I’ve heard the first two lines plenty, and I’m not saying they are or aren’t true for everyone, but quote the whole thing rather than two thirds.
Like just about everyone else who has had to take on such responsibility, Jeremiah’s first thought was to point out how unqualified he is for the job. God reassures him, though. Then begin the warnings for what’s to come.
Chapter two has a few references to women that are in no way flattering. It’s mostly female animals in heat and talking about the nation acting like a “whore”. That is their word, not mine. No matter how much I am in favor of women’s sexual empowerment, I still take issue with cheaters, so I understand the context being that God is comparing a cheating nation of Judah to a cheating woman.
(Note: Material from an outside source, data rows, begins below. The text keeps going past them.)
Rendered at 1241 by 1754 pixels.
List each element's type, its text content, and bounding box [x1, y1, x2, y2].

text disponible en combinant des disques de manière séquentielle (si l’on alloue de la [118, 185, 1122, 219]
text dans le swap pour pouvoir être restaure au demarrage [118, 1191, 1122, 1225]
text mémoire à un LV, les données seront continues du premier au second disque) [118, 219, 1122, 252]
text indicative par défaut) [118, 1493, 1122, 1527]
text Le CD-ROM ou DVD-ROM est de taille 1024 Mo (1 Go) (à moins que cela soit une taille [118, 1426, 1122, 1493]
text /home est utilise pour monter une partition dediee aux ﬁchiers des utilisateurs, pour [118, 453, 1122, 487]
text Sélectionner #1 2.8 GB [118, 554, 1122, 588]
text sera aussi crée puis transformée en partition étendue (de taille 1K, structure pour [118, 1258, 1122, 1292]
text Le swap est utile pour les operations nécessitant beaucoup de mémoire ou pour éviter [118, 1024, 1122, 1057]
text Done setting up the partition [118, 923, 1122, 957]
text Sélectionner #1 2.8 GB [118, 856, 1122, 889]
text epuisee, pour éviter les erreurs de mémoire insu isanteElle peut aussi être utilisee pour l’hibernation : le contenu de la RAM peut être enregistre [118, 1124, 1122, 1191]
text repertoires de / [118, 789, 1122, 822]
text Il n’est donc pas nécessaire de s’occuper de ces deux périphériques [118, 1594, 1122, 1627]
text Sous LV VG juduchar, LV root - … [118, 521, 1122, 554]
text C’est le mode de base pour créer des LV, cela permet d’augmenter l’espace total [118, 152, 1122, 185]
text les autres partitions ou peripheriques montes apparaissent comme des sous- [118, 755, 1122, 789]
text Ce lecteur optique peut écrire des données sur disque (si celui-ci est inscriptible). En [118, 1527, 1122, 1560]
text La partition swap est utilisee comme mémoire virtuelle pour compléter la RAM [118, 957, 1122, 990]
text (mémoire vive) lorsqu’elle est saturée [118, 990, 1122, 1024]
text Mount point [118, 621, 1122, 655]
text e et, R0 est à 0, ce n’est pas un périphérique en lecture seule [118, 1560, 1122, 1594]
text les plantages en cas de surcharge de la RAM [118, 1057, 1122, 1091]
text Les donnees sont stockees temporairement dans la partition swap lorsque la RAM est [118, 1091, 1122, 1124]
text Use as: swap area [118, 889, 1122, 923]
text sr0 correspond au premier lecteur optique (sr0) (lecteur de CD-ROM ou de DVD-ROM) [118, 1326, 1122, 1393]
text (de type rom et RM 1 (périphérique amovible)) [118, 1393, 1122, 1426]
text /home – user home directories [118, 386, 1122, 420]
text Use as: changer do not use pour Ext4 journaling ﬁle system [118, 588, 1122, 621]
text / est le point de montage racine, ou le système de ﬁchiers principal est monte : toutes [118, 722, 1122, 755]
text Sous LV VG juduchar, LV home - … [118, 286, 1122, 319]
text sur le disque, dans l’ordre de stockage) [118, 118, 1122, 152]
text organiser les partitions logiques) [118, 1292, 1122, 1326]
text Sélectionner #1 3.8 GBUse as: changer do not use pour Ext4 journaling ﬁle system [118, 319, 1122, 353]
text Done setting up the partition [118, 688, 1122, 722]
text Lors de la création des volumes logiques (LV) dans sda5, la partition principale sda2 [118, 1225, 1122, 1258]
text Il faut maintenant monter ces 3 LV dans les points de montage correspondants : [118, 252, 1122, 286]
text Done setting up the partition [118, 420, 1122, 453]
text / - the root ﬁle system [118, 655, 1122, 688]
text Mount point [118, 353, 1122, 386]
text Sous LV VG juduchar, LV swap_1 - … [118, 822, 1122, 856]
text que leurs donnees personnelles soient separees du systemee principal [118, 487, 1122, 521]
Remember that in this patriarchal society, with the masculine plural, God will often sound like He’s only talking to the men and probably is. Given that, He is comparing Himself to the husband who has been repeatedly cheated on. Yes, it could be seen as the problem is promiscuity, but it looks like God is taking all this as a personal slight. Judah didn’t just run around with other guys, they did it after making a covenant with God to worship Him in perpetuity.
So promiscuity in itself isn’t the direct issue as much as cheating. Having been cheated on myself and understanding what one goes through, I get the anger in His words and the purpose of using this metaphor for the male leaders. This does not mean that I support this comparison, I just get why it’s there.
Chapter three continues with the marriage metaphor. This time God is talking about what to do when your spouse leaves you and marries someone else. Would you take them back? Some might say yes, but God is saying here that He definitely doesn’t expect that anyone would. Unfortunately, He seems to be either talking to men only, mostly, or is randomly choosing the male pronouns and/or perspective.
He brings up a sisterly relationship between Judah and Israel but only to say that it was bad enough when Israel turned so far away He sent them into exile but it was worse for Judah to see it happen and still end up going down the same path.
Chapter four makes a few masculine comparisons before ending with something about Judah being a woman in labor pains “before murderers” and that she beautifies in vain. Of course this isn’t actually talking about women. It’s making the point that Judah is in a really bad place. It seems like they were in that same debauched and deluded place as the aristocrats of pre-Revolution France.
In chapter five, God sounds like one of those parents that try to explain to their kid that what they did was unacceptable while telling them how much they wish they didn’t have to punish them for it. Its very “what am I supposed to do with you when you act one this?”
In chapter six, God begins to tell the people what’s coming to them in much more detail. The women are mentioned specifically but only in relation to their men. They are wives and part of the punishment of the men. Mentions of the nation are again given feminine pronouns and the pain they will be in is again compared to women in labor. Which just tells me that God agrees that is the worst pain in the human experience.